• _What is needed_
Find every line in the entries below that contains the string "clock" and copy each of those lines in full. Treat uppercase and lowercase letters as different when matching.

** start **

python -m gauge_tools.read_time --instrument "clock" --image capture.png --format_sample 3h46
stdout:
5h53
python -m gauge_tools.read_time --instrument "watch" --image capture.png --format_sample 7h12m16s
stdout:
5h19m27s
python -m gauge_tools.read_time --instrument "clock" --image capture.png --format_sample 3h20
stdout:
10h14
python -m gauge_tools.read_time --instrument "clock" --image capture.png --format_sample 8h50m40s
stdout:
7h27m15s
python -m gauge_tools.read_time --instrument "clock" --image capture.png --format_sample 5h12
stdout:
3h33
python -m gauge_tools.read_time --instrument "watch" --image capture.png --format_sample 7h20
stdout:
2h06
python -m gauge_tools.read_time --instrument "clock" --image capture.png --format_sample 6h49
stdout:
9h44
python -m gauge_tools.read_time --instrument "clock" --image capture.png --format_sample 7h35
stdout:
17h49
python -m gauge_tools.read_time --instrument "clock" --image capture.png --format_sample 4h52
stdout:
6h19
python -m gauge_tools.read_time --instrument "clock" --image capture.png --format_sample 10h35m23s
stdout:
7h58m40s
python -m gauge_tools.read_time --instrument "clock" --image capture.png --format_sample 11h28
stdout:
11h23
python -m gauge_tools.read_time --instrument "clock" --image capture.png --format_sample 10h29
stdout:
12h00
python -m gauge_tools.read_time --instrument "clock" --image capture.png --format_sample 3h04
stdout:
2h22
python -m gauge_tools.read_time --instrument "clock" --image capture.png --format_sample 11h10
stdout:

** end **

• _The response_
python -m gauge_tools.read_time --instrument "clock" --image capture.png --format_sample 3h46
python -m gauge_tools.read_time --instrument "clock" --image capture.png --format_sample 3h20
python -m gauge_tools.read_time --instrument "clock" --image capture.png --format_sample 8h50m40s
python -m gauge_tools.read_time --instrument "clock" --image capture.png --format_sample 5h12
python -m gauge_tools.read_time --instrument "clock" --image capture.png --format_sample 6h49
python -m gauge_tools.read_time --instrument "clock" --image capture.png --format_sample 7h35
python -m gauge_tools.read_time --instrument "clock" --image capture.png --format_sample 4h52
python -m gauge_tools.read_time --instrument "clock" --image capture.png --format_sample 10h35m23s
python -m gauge_tools.read_time --instrument "clock" --image capture.png --format_sample 11h28
python -m gauge_tools.read_time --instrument "clock" --image capture.png --format_sample 10h29
python -m gauge_tools.read_time --instrument "clock" --image capture.png --format_sample 3h04
python -m gauge_tools.read_time --instrument "clock" --image capture.png --format_sample 11h10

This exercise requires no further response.